Today, we are bombarded with broad messages thanking our veterans for fighting and dying in the name of "freedom." We write and post and "Like" these sentiments without once stopping to examine what freedoms these soldiers died to preserve.
In the first 90 years this country existed, men fought and bled to establish and preserve a democratic ideal that allowed for the owning of fellow human beings. Many Americans will gather today and lay wreaths on the graves of men who died so that that the right of that ownership would not be taken from them. Scores of cemeteries will be visited, and words will be spoken and prayers offered up to honor the memory of US soldiers who fought and died in order to deny the rights and freedoms of the native population who lived off of and sustained this land for thousands of years before the first European set foot on these shores.
Many who are alive today can place a flag at the grave of a veteran they knew who fought and died in '98 to "Remember the Maine," engaging in combat to establish freedom for the few remaining Spanish colonies.

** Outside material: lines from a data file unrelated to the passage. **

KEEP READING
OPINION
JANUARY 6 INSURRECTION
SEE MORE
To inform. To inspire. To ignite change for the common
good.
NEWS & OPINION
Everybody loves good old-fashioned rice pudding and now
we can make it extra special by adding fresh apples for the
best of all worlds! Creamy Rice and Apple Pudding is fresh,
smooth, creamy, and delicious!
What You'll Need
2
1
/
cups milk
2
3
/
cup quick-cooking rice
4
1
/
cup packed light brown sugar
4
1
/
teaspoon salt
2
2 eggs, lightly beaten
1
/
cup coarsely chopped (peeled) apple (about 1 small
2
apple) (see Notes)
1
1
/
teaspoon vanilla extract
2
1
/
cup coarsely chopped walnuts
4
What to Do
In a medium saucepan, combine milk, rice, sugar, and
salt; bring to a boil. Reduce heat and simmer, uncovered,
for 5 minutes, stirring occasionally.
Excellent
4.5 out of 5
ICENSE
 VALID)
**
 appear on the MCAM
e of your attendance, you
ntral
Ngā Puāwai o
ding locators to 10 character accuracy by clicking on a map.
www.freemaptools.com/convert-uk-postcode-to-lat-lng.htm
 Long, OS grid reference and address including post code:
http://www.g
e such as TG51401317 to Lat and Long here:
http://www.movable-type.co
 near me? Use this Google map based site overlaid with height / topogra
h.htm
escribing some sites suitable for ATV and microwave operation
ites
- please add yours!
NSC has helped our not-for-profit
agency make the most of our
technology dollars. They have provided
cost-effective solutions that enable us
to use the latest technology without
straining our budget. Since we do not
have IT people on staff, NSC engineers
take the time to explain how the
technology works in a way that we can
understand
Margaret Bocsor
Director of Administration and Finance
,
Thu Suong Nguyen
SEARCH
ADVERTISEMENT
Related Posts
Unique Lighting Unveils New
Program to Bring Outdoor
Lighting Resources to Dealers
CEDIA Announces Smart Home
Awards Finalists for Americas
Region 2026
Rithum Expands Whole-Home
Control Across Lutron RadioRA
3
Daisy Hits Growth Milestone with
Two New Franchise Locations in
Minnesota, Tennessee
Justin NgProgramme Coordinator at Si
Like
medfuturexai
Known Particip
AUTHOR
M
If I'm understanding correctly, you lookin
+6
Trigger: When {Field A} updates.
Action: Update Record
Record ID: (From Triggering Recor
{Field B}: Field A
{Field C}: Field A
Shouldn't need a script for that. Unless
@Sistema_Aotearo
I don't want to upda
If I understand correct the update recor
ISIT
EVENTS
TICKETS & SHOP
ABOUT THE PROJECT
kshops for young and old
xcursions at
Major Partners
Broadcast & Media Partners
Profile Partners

In actuality, they did so in order for to preserve the American right to profit at the price of other people's sovereignty.
Less than 20 years later, American soldiers embarked for western Europe to engage in some of the most deadly and savage fighting the world had ever witnessed while, at home, their government jailed anyone brave enough to question publicly this country's involvement in that war. They swore loyalty to a president who sat in the White House and praised the racist filth in "Birth of a Nation" as good history.
Ceremonies will be held today to commemorate the veterans of the Greatest Generation, who marched off to war in defense of a country that imprisoned thousands of American citizens for the duration, simply because of their ancestry. Many of those soldiers fought to preserve their freedom to keep in place a social order that kept the children and grandchildren of slaves in economic subjugation. They fought as part of a military structure which still segregated its troops based on the color of their skin.
Ironically, while the need for American participation in its next several wars is extremely questionable, they were the first wars in which there was actually something approaching freedom here to defend. With the end of "separate but equal," with the passage of the Civil Rights Acts, with the bloodshed and turmoil of the 1960s, we came closer than ever to being a country that honored the thing for which it claims to always be fighting.
Those freedoms, though, are still far less than they should be. Men and women are still fighting (in their minds and the minds and hearts of their supporters) to preserve a type of freedom which oppresses their fellow citizens, whether it be religiously, intellectually, economically, or socially, and we, on whose behalf these men and women are dying, need to never lose sight of this.
If we don't fight here at home, every day, on every front, with all of our energy, for the rights and the equality of everyone, then we continue to allow our soldiers to die in vain, in preservation of a freedom that remains a shadow.